What is the name of the fear of mice? - in detail
The specific phobia concerning rodents, particularly mice, is identified as «musophobia». It belongs to the category of specific anxiety disorders and is classified under the DSM‑5 as a specific phobia, animal type.
Etymology derives from Latin mus (mouse) combined with Greek phobos (fear). The term entered medical literature in the early 20th century and is consistently used in psychotherapeutic contexts.
Typical manifestations include:
- Immediate physiological response such as increased heart rate, sweating, and trembling upon visual or auditory exposure to mice.
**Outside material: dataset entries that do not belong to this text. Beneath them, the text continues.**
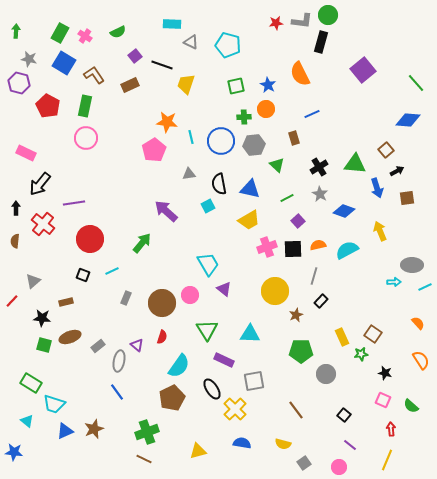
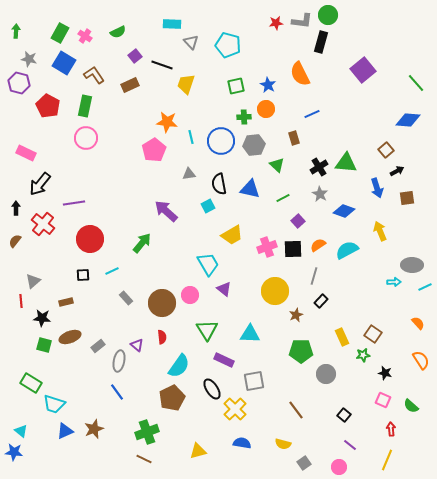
gray triangle at (191, 42): rotated 21 degrees clockwise
green triangle at (355, 164): moved 9 px left, 1 px up
green line at (287, 198): moved 4 px left
yellow trapezoid at (249, 220): moved 17 px left, 15 px down
brown semicircle at (15, 241): rotated 32 degrees clockwise
orange semicircle at (318, 245): rotated 21 degrees counterclockwise
black square at (83, 275): rotated 24 degrees counterclockwise
gray rectangle at (126, 298): rotated 64 degrees counterclockwise
red line at (12, 301): moved 9 px right; rotated 48 degrees counterclockwise
red semicircle at (162, 337): rotated 24 degrees counterclockwise
green star at (361, 354): moved 2 px right, 1 px down
cyan triangle at (27, 421): moved 6 px left, 10 px down
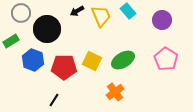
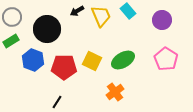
gray circle: moved 9 px left, 4 px down
black line: moved 3 px right, 2 px down
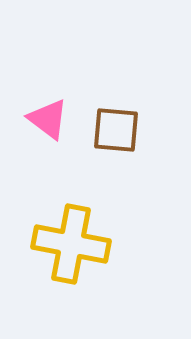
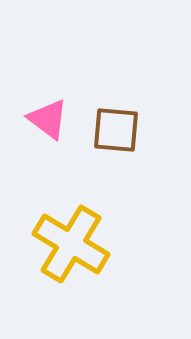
yellow cross: rotated 20 degrees clockwise
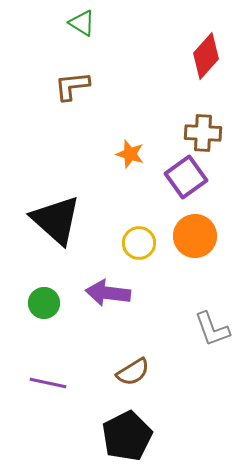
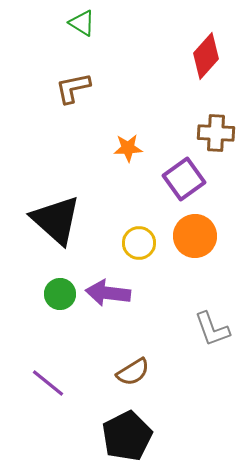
brown L-shape: moved 1 px right, 2 px down; rotated 6 degrees counterclockwise
brown cross: moved 13 px right
orange star: moved 2 px left, 6 px up; rotated 20 degrees counterclockwise
purple square: moved 2 px left, 2 px down
green circle: moved 16 px right, 9 px up
purple line: rotated 27 degrees clockwise
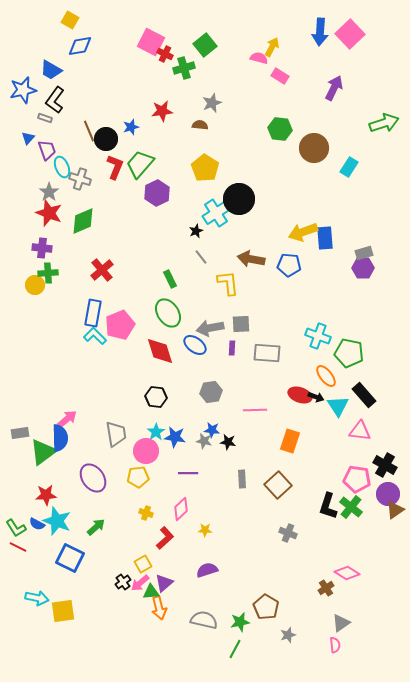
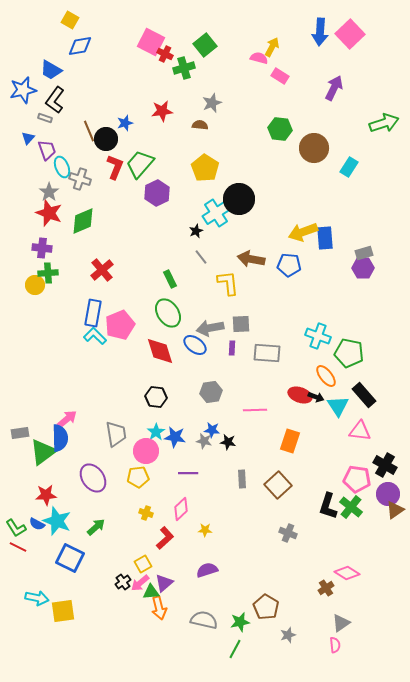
blue star at (131, 127): moved 6 px left, 4 px up
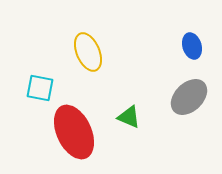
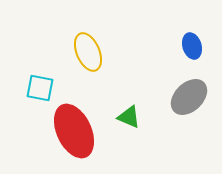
red ellipse: moved 1 px up
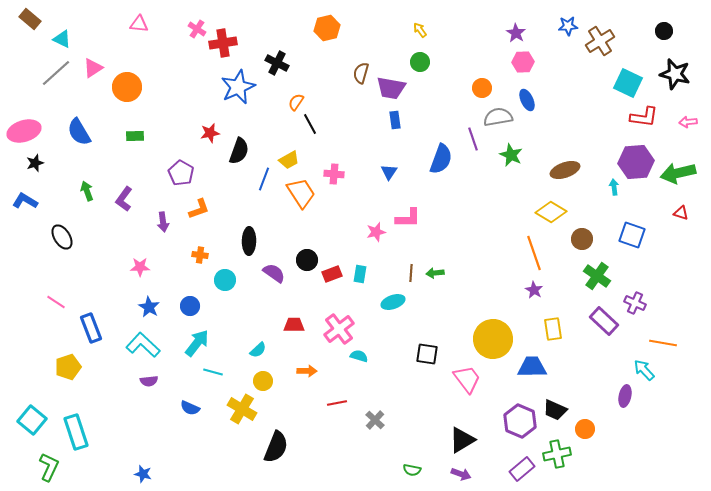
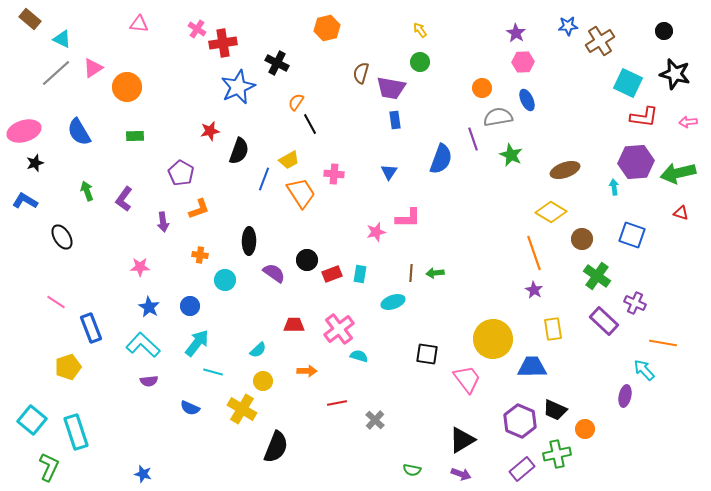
red star at (210, 133): moved 2 px up
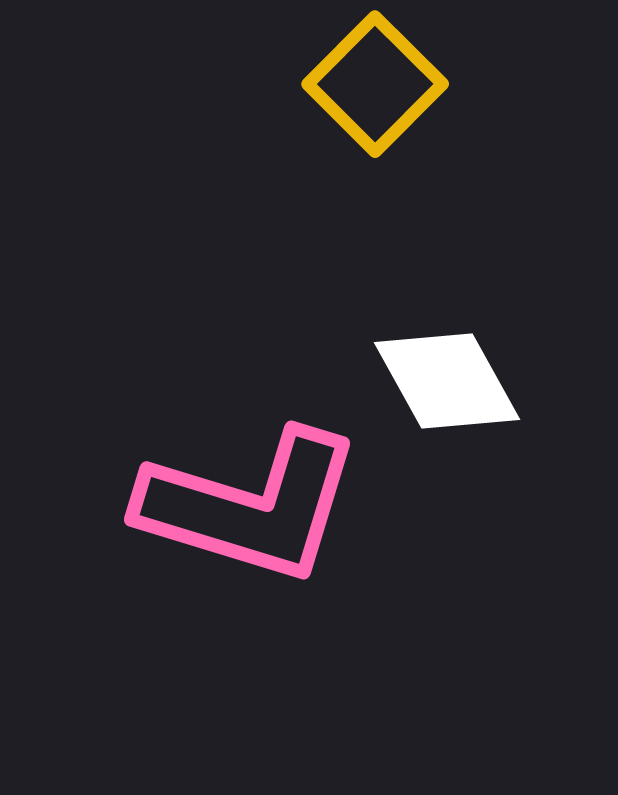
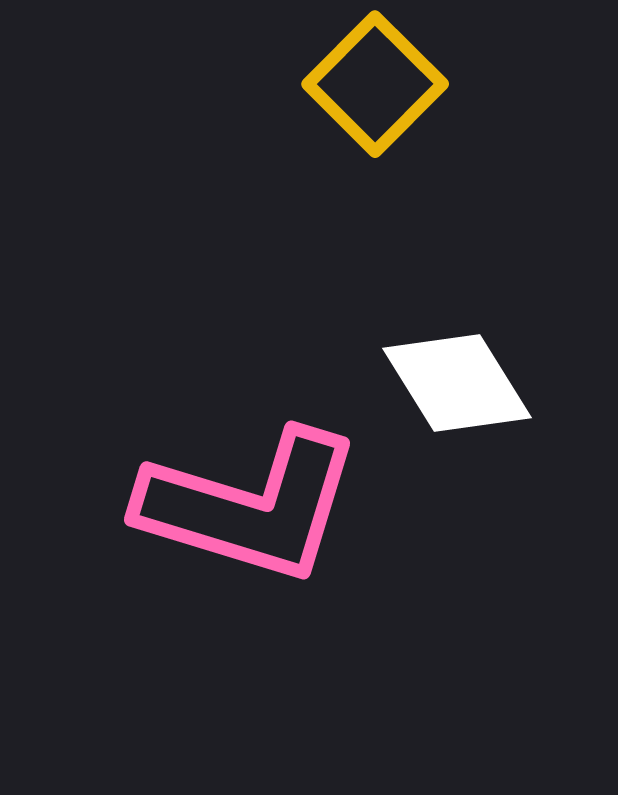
white diamond: moved 10 px right, 2 px down; rotated 3 degrees counterclockwise
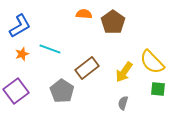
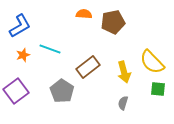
brown pentagon: rotated 25 degrees clockwise
orange star: moved 1 px right, 1 px down
brown rectangle: moved 1 px right, 1 px up
yellow arrow: rotated 50 degrees counterclockwise
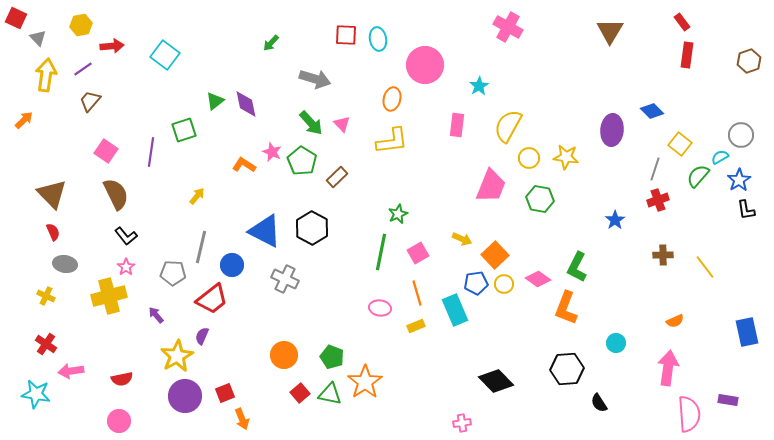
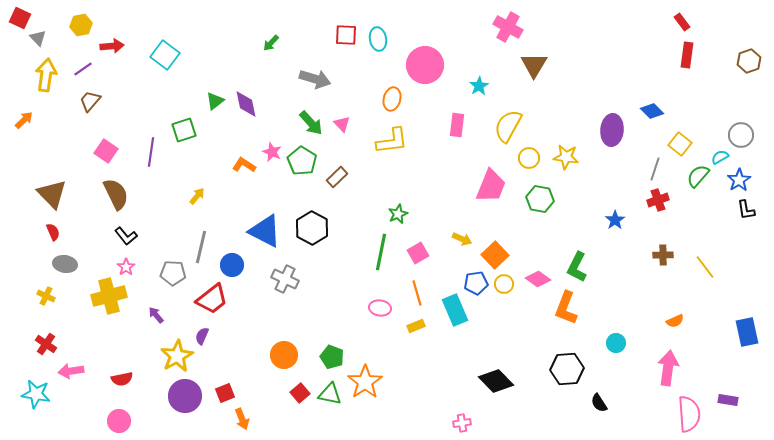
red square at (16, 18): moved 4 px right
brown triangle at (610, 31): moved 76 px left, 34 px down
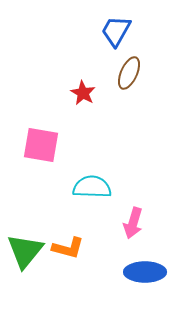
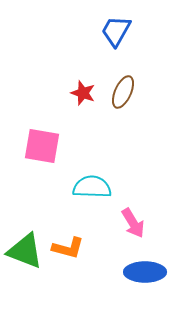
brown ellipse: moved 6 px left, 19 px down
red star: rotated 10 degrees counterclockwise
pink square: moved 1 px right, 1 px down
pink arrow: rotated 48 degrees counterclockwise
green triangle: rotated 48 degrees counterclockwise
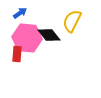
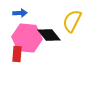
blue arrow: rotated 32 degrees clockwise
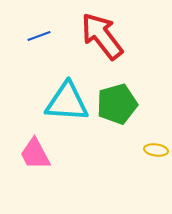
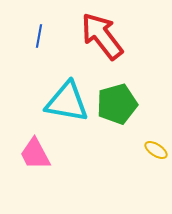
blue line: rotated 60 degrees counterclockwise
cyan triangle: rotated 6 degrees clockwise
yellow ellipse: rotated 25 degrees clockwise
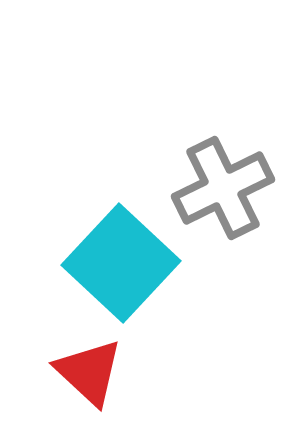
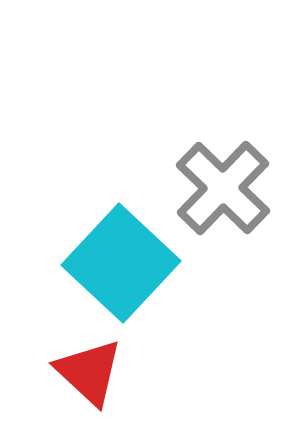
gray cross: rotated 20 degrees counterclockwise
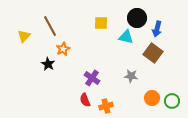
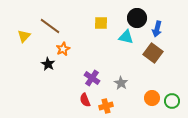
brown line: rotated 25 degrees counterclockwise
gray star: moved 10 px left, 7 px down; rotated 24 degrees clockwise
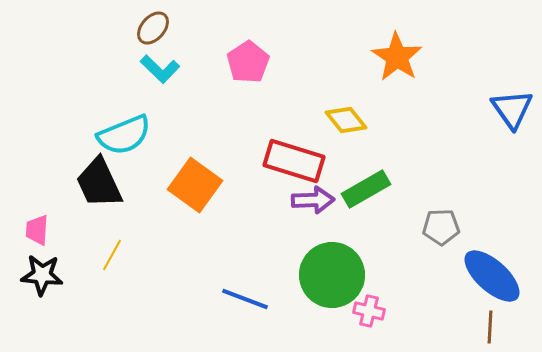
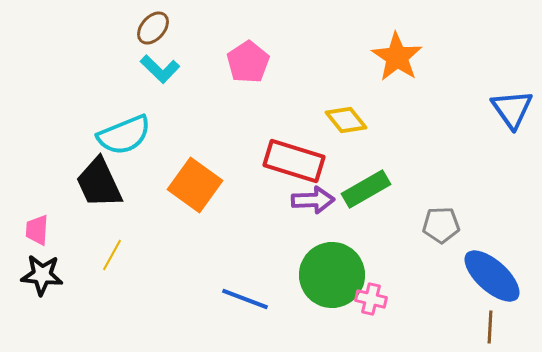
gray pentagon: moved 2 px up
pink cross: moved 2 px right, 12 px up
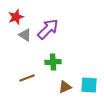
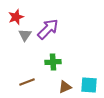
gray triangle: rotated 32 degrees clockwise
brown line: moved 4 px down
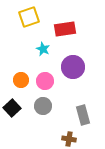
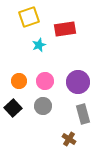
cyan star: moved 4 px left, 4 px up; rotated 24 degrees clockwise
purple circle: moved 5 px right, 15 px down
orange circle: moved 2 px left, 1 px down
black square: moved 1 px right
gray rectangle: moved 1 px up
brown cross: rotated 24 degrees clockwise
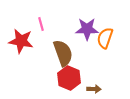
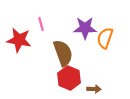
purple star: moved 2 px left, 1 px up
red star: moved 2 px left, 1 px up
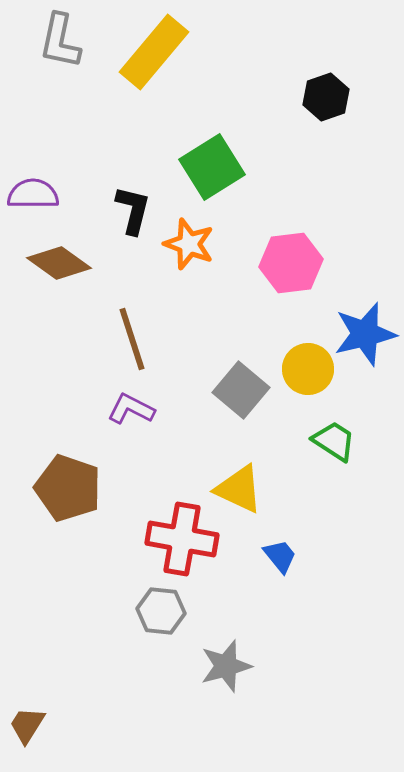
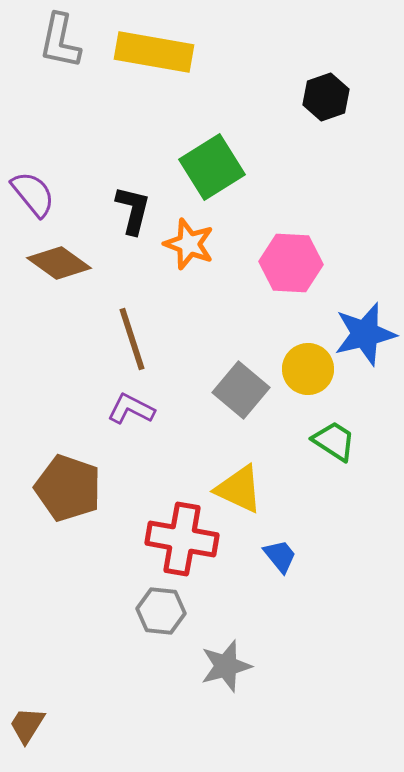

- Persistent avoidance of environments where mice may be present, often extending to kitchens, basements, or agricultural settings.
- Intrusive thoughts about infestation, leading to heightened distress even in the absence of actual rodents.
Epidemiological data suggest that musophobia affects a minority of the population, with prevalence estimates ranging from 1 % to 5 % depending on cultural and geographic factors. It frequently co‑occurs with other animal‑related phobias, such as arachnophobia or cynophobia, indicating a possible generalized animal‑phobia disposition.
Diagnostic criteria require:
- Marked fear or anxiety triggered by the presence or anticipation of mice.
- Recognition that the fear is excessive or unreasonable.
- Persistent avoidance or endured distress.
- Duration of at least six months.
- Significant interference with occupational, social, or other important areas of functioning.
Therapeutic approaches with demonstrated efficacy include:
- Cognitive‑behavioral therapy (CBT) employing systematic desensitization and exposure hierarchy.
- Virtual‑reality exposure, providing controlled visual and auditory stimuli without actual rodents.
- Pharmacotherapy, typically selective serotonin reuptake inhibitors (SSRIs) or benzodiazepines for acute symptom management, adjunctive to psychotherapy.
Prognosis improves markedly when exposure techniques are applied consistently, with remission rates reported between 70 % and 85 % in clinical trials. Ongoing research investigates the role of genetic predisposition and neurobiological markers, aiming to refine individualized treatment protocols.